Polish chemist and writer

Andrzej Zimniak (3 October 1946) is a Polish chemist and science fiction writer. He has published two novels and eight short story collections.

His short story "A Cage Full of Angels" has been published in the anthology A Polish Book of Monsters (2011, translated by Michael Kandel). This story was nominated for the Janusz A. Zajdel Award in 1994.

His prose has been called "difficult to classify" and centered on the question of subjectivity.
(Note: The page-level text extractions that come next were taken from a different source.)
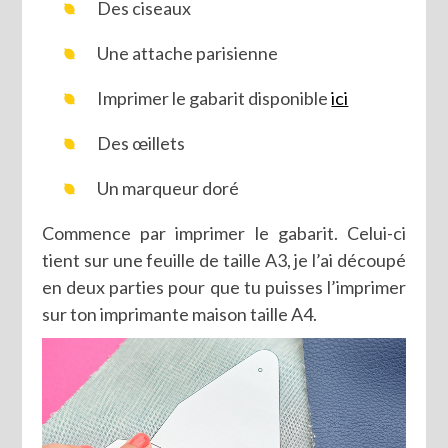
Des ciseaux
Une attache parisienne
Imprimer le gabarit disponible
ici
Des œillets
Un marqueur doré
Commence par imprimer le gabarit. Celui-ci
tient sur une feuille de taille A3, je l’ai découpé
en deux parties pour que tu puisses l’imprimer
sur ton imprimante maison taille A4.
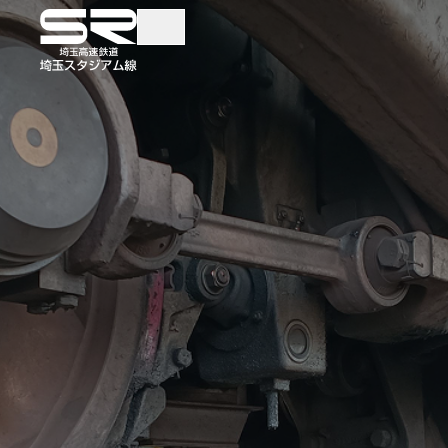
TOP
TRAINS AND TICKE
電車・きっぷ
時刻表検索
各駅案内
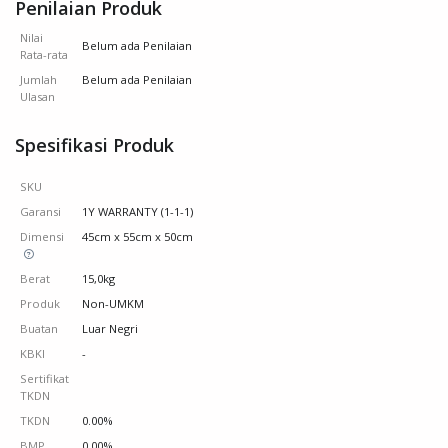
Penilaian Produk
Nilai
Belum ada Penilaian
Rata-rata
Jumlah
Belum ada Penilaian
Ulasan
Spesifikasi Produk
SKU
Garansi
1Y WARRANTY (1-1-1)
Dimensi
45cm x 55cm x 50cm
Berat
15,0kg
Produk
Non-UMKM
Buatan
Luar Negri
KBKI
-
Sertifikat
TKDN
TKDN
0.00%
BMP
0.00%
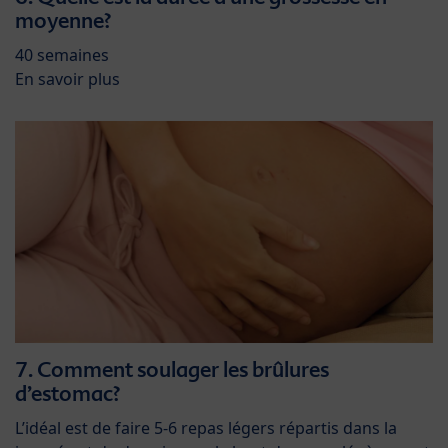
moyenne?
40 semaines
En savoir plus
7. Comment soulager les brûlures
d’estomac?
L’idéal est de faire 5-6 repas légers répartis dans la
He is the initiator of the Jerzy Żuławski Literary Award (Nagroda Literacka im. Jerzego Żuławskiego), established in 2008.

==Bibliography==
- Szlaki istnienia (Nasza Księgarnia, 1984, 13 short stories)
- Homo determinatus (Wydawnictwo Poznańskie, 1986, 5 short stories)
- Opus na trzy pociski (Iskry, 1988, 7 short stories)
- Spotkanie z wiecznością (Nasza Księgarnia, 1989, 6 short stories)
- Marcjanna i aniołowie (Wydawnictwo Poznańskie, 1989, novel)
- Samotny myśliwy (Alfa, 1994, 19 short stories)
- Klatka pełna aniołów (Prószyński i S-ka, 1999, 8 short stories)
- Łowcy meteorów (Sorus, 2000, 6 short stories)
- Śmierć ma zapach szkarłatu (Fabryka Słów, 2003, 12 short stories)
- Biały rój (Wydawnictwo Literackie, 2007, novel)
- Jak NIE zginie ludzkość. Prognozy naukowca i wizjonera. (Solaris, 2008, essays)

His short stories has also been published in various literary magazines and anthologies.